Let us remember again that our pro-women rhetoric began the way most battle cries do: as sound bites, slogans that support (in summary) a complex cause, snippets short enough for a crowd to shout together to symbolize unity.
Girls rule. Equal rights for women. Sister suffragette.
At its purest core, the cause of Feminism was not meant to drag men down and rub their faces in the dust. Nor was it meant to stunt the growth and potential of millions of little boys. It was about equality. Bootstrapping women up to where they should have been all along in the marketplace, and reminding men that the responsibilities of fathers on the homefront extend deeper than mere provision and protection. These goals are still positive and worthwhile, and we still need to pursue them, but in a new way.
I am the product of a pro-girl education. I have had many profound female influences and role models in my life. But even as well as my childhood prepared me for "success" in the world, I want better for my children. That's the human way, isn't it? To want better for those who come after you. (Of course, if you ask Nemko, that's something women naturally think about more than men. I hope that's not true. Every generation deserves the full mindfulness of the entire generation before it.) What I think would make the world better for my children would be to begin working toward gender reconciliation.
In school, not so much pro-girl as pro-child. In business, not so much pro-woman as pro-worker.
Refusing to admit that the steps women were forced to take to shatter the glass ceiling might have strayed into a territory which creates a new ceiling detrimental to men, weakens us all. It will keep our interests divided.
I am as guilty of propagating the women-make-77-cents-to-men's-dollar statistic as any feminist. But while I still think it's a discrepancy we need to keep an eye on, I am willing to admit that the statistic is nuanced, possibly even outdated. This is one of the reasons I believe it is possible to make amends now, and that we should jump at the opportunity.

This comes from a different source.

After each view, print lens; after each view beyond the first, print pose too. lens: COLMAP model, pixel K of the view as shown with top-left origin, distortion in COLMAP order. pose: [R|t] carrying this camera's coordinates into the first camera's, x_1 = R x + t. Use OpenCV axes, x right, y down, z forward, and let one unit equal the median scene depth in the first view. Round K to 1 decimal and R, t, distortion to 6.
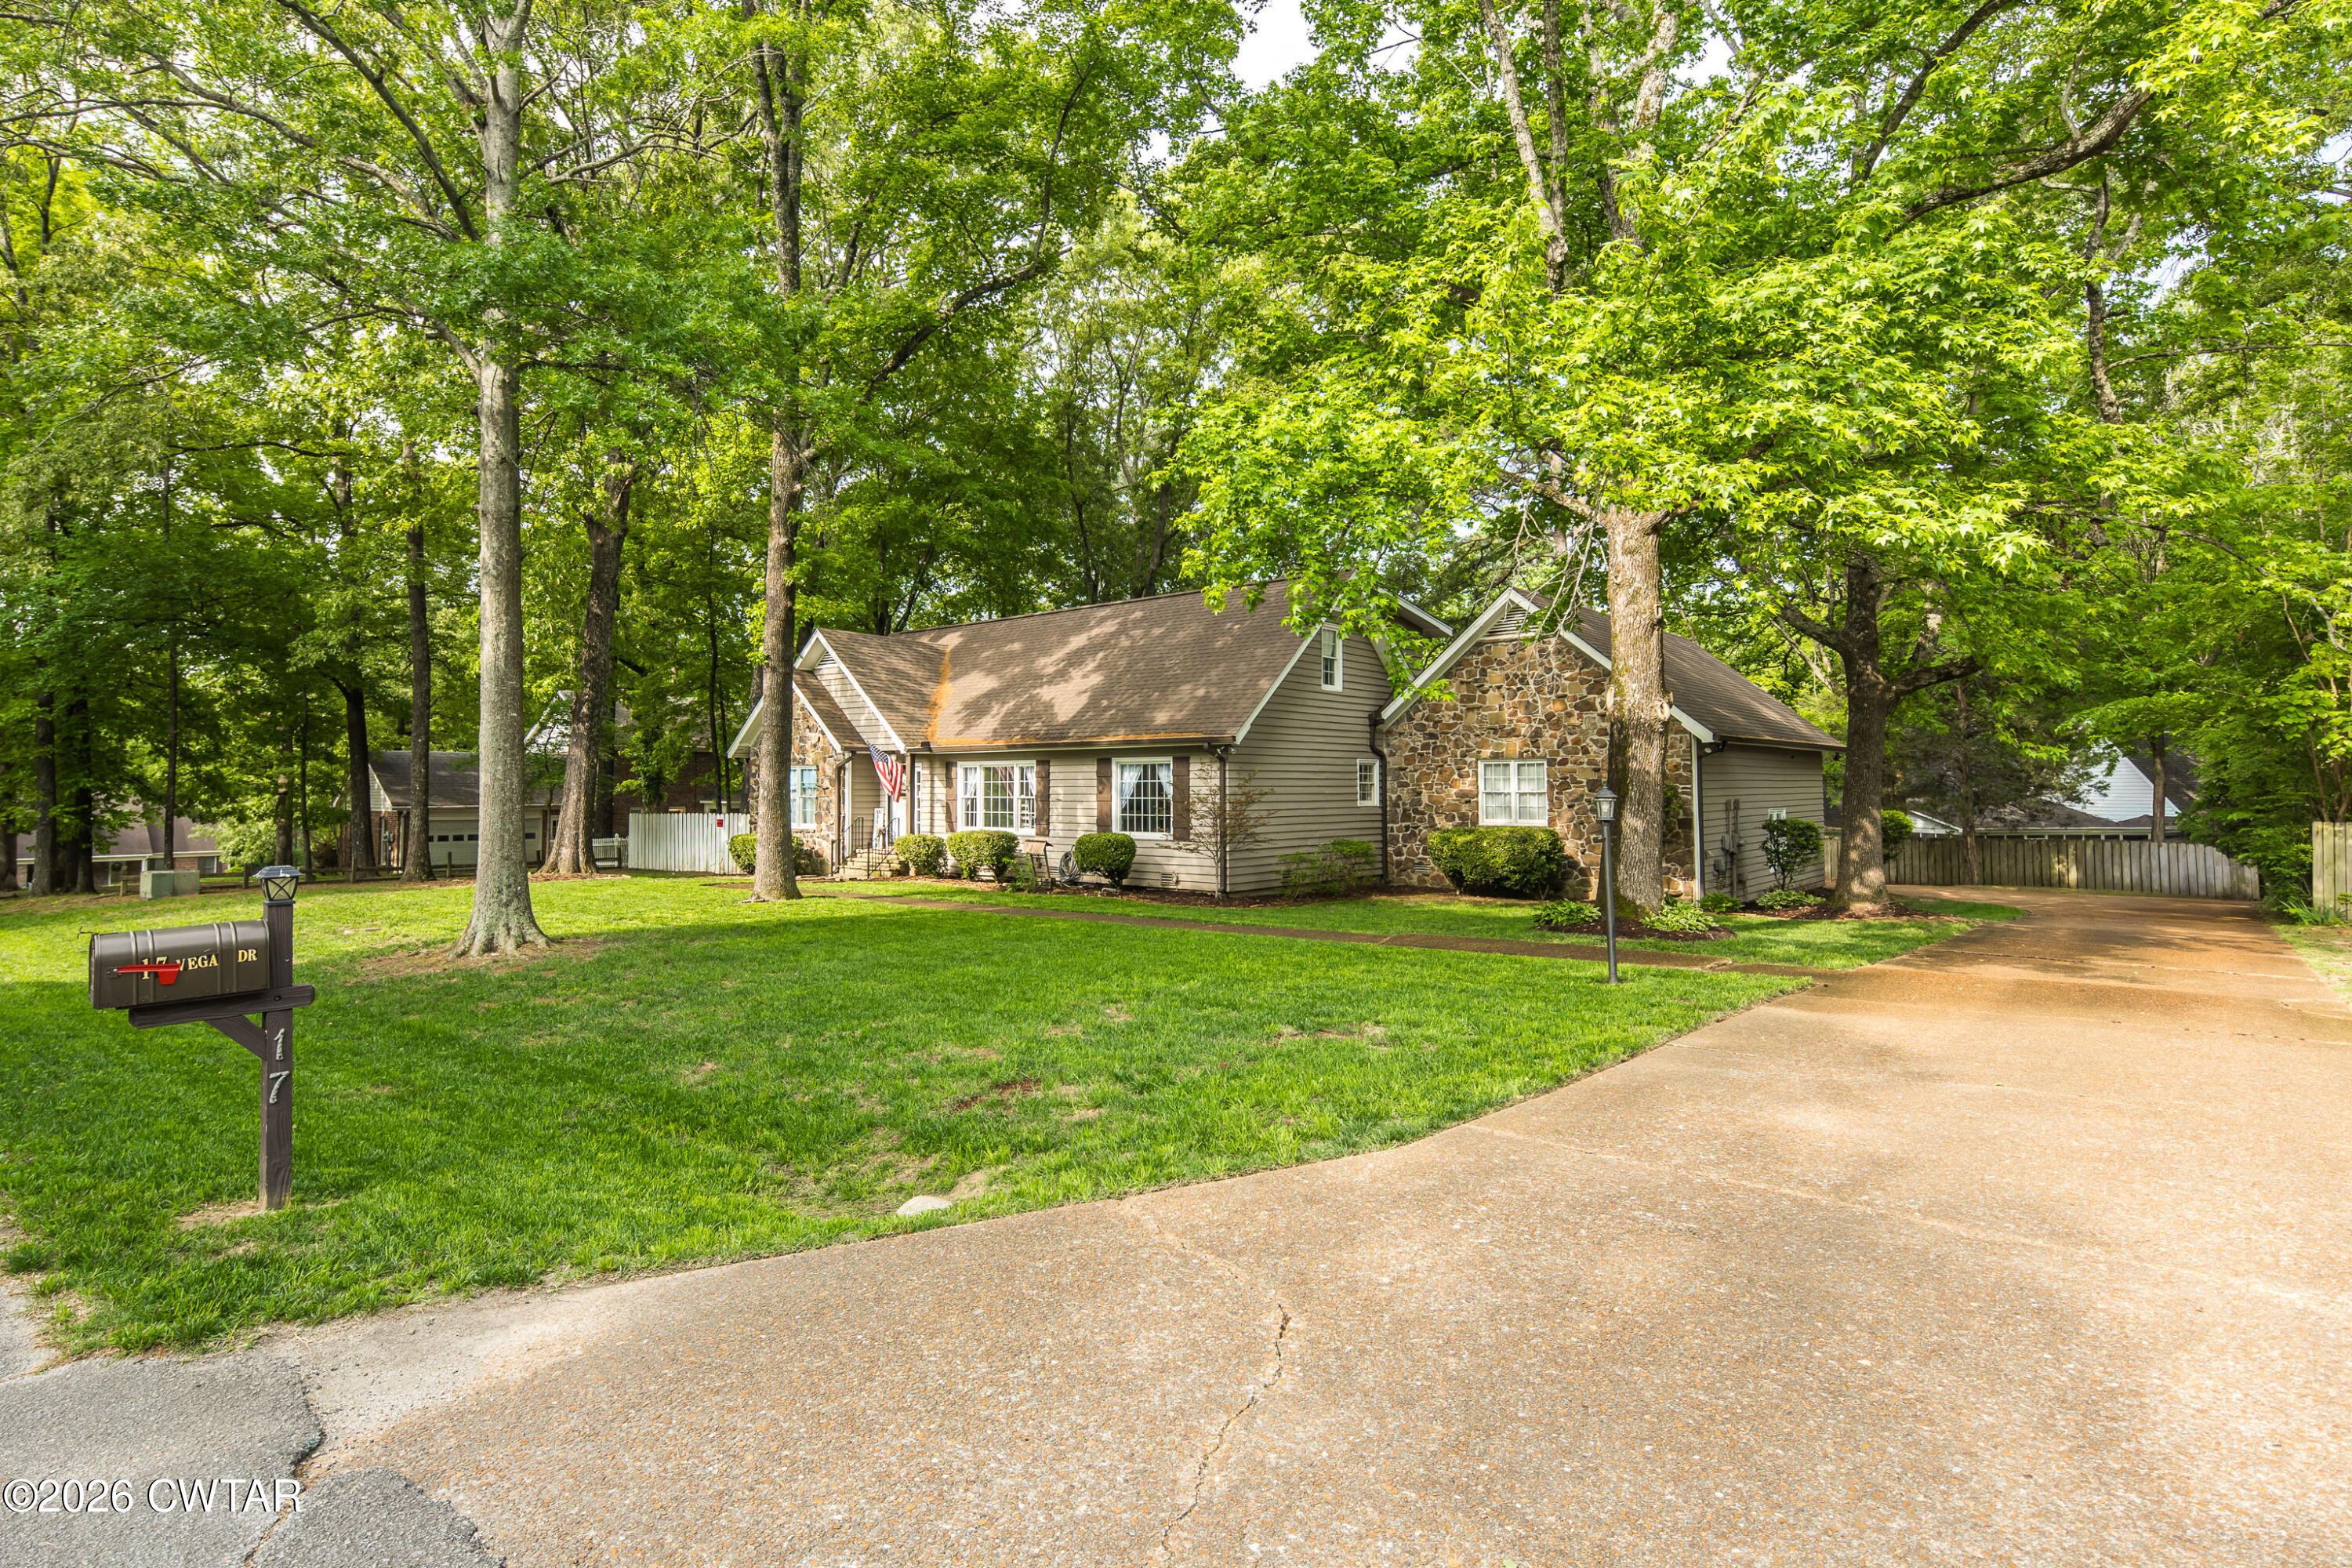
lens RADIAL K [[1168.1, 0, 1171.6], [0, 1168.1, 693.3], [0, 0, 1]] dist [-0.000986, -0.000338]
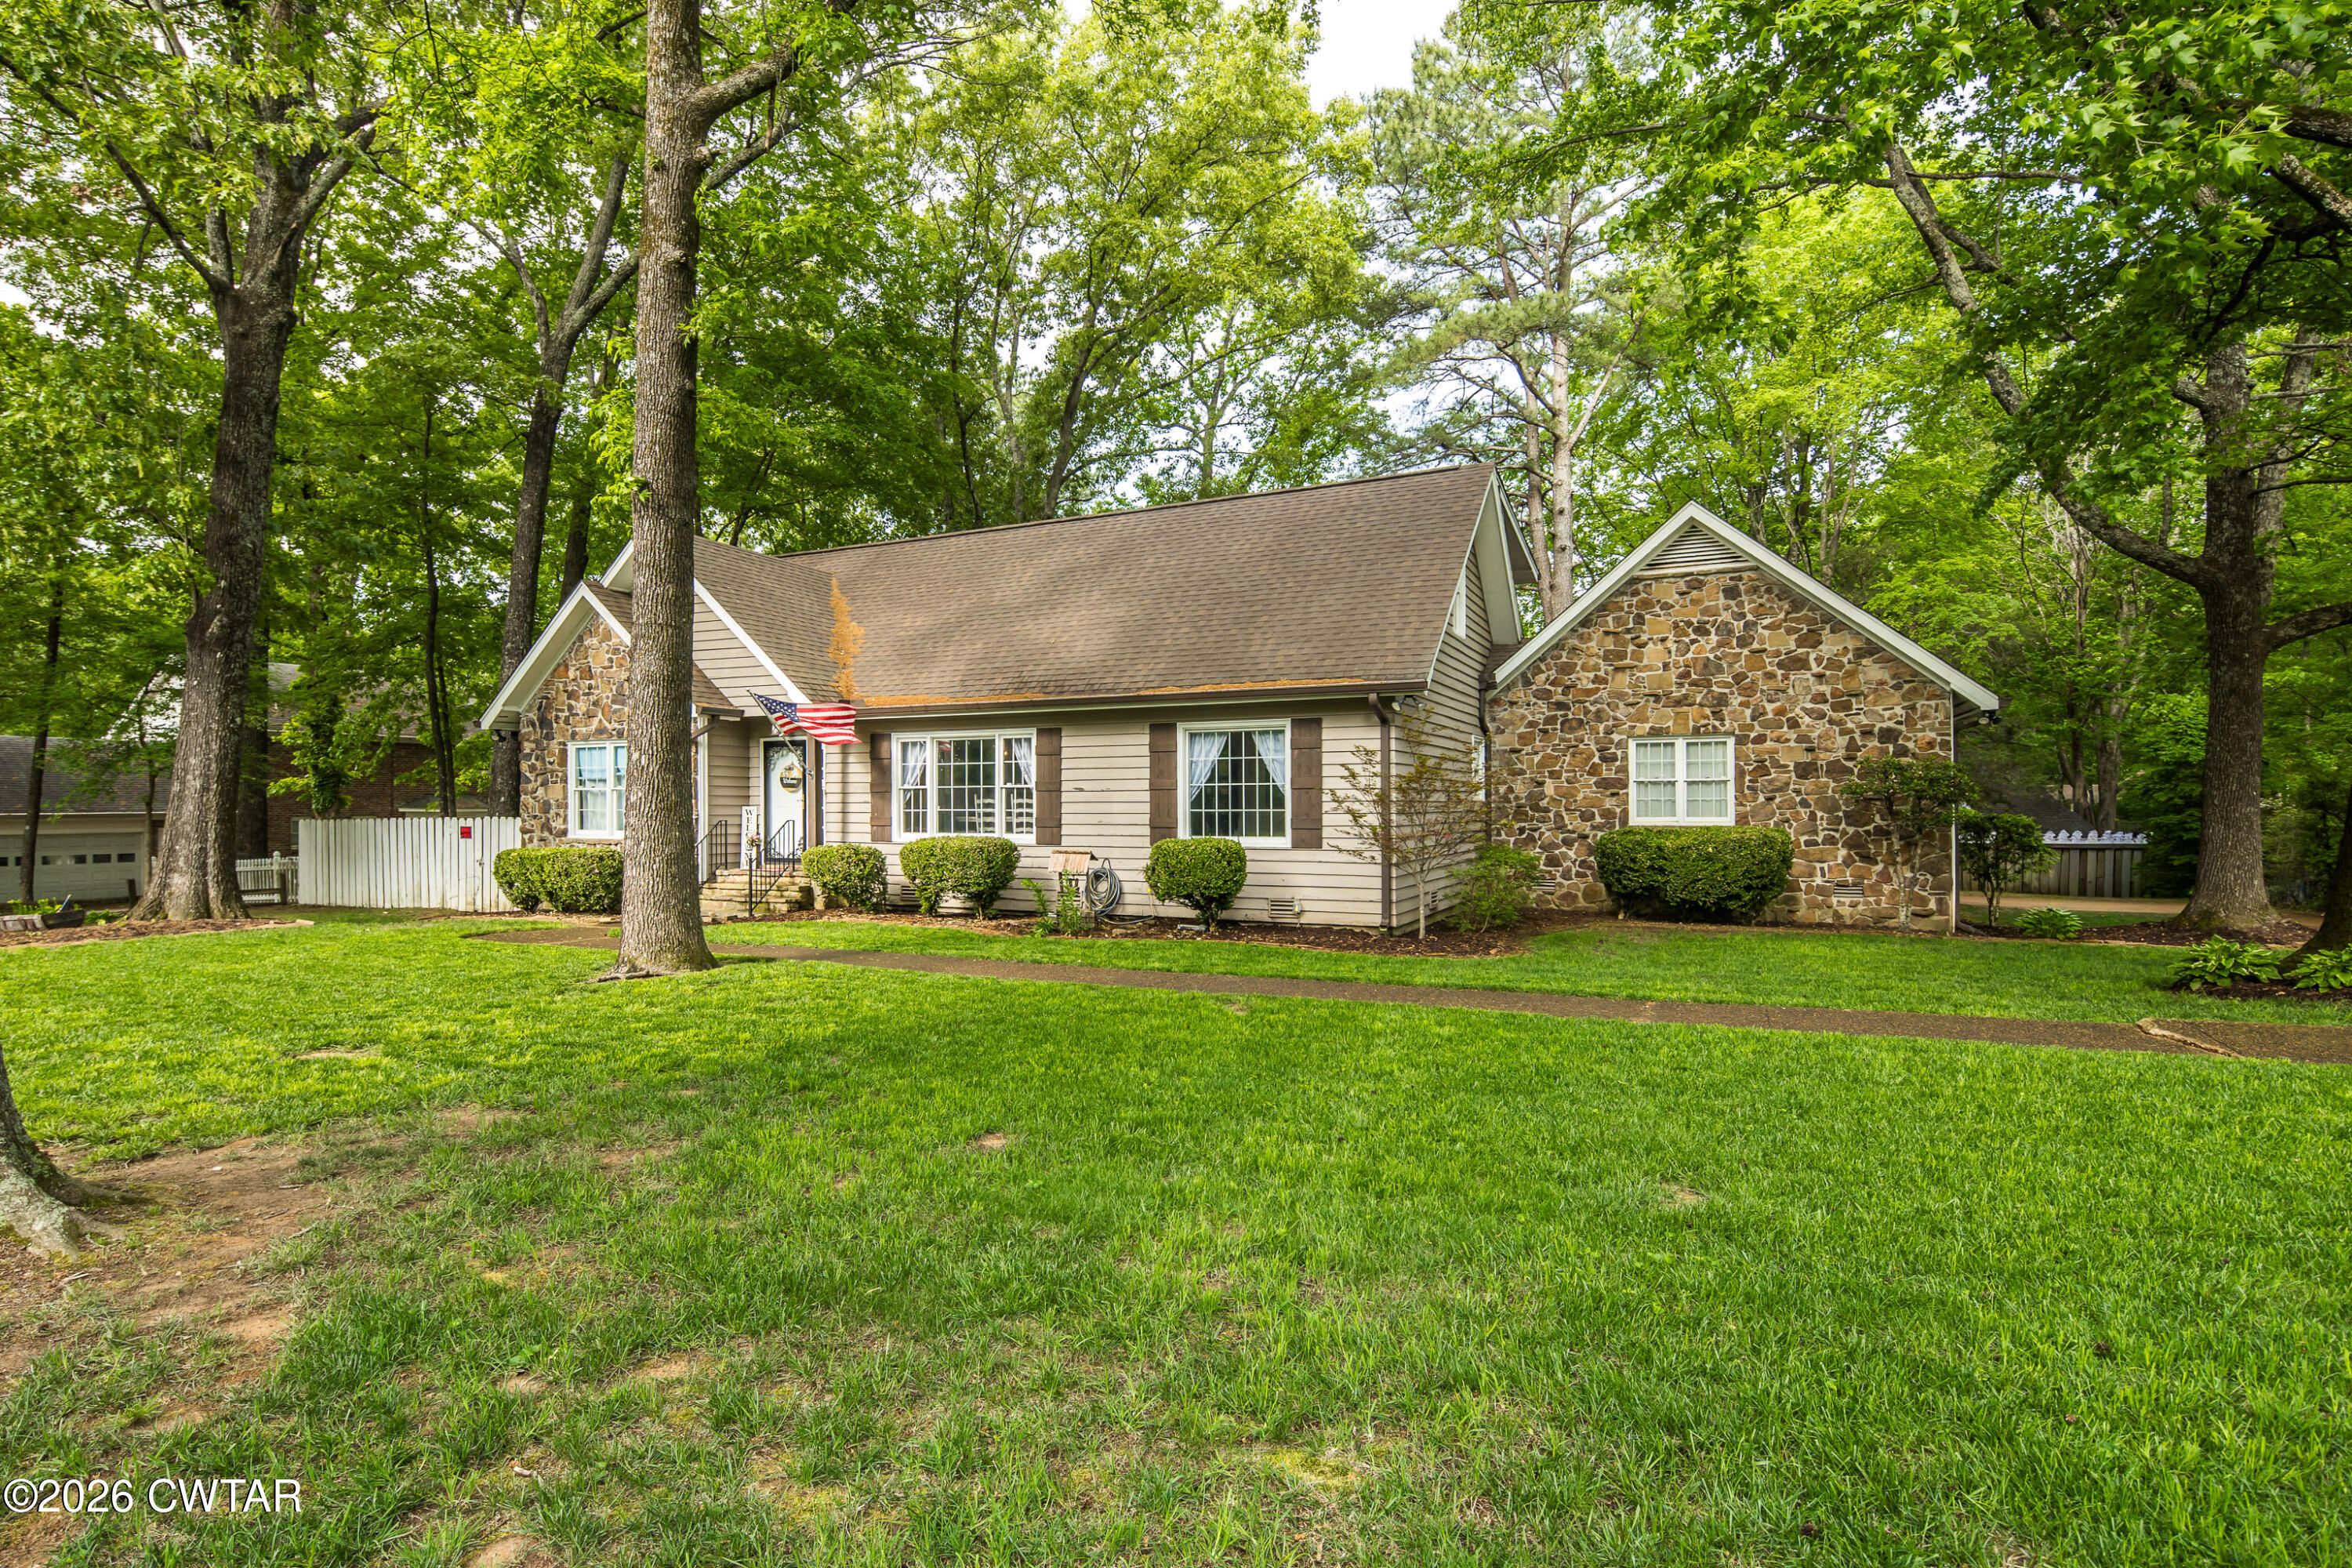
lens RADIAL K [[1137.8, 0, 1175.4], [0, 1137.8, 771.9], [0, 0, 1]] dist [-0.003652, -0.000464]
pose [[0.971876, 0.006350, 0.235407, -0.187551], [-0.018131, 0.998687, 0.047914, 0.049705], [-0.234794, -0.050835, 0.970715, 0.370614]]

What would the world look like if the question of gender no longer tipped any of the scales? What if business-related clubs and organizations were all opened to both genders? What if youth sports teams established their rosters based on talent, skill, and capability rather than gender? What if we all set out to raise our children to understand people are different individually, but that those differences do not inherently extend from gender? What if we acknowledged biology rather than the deeply ingrained social mores inflicted on us by our ancestors?
What if we stopped pitting segments of our population against one another in the barbaric interest of death-match/winner-takes-all competition, opting instead to work for the greatest of the greater goods?
This doesn't mean that women shouldn't beware anti-Feminist actions like the repeal of the Equal Pay Enforcement Act in Wisconsin by Governor Scott Walker or the bizarre influx (and popularity) in the media's portrayal of successful women as being desirous of sexual domination , as in the best-selling book Fifty Shades of Grey . There will always be a need to protect the interests of women; we've simply been at the mercy of perjoratives and prejudices as a group for too long. But we can defend ourselves without becoming the aggressors. We can admit that the needs of men should be protected, too.
Nemko's piece reminded me of this, though he failed to accurately diagnose the "needs" of the men suffering economic bias. There may indeed exist a bias against men in our current economy, but the answer is not to regress or retreat. The answer is to reconcile. The success of our nation depends upon this shift of viewpoint; not retracting the advances women have made, but to advance further and in a direction which includes a humankind consideration of pure human rights.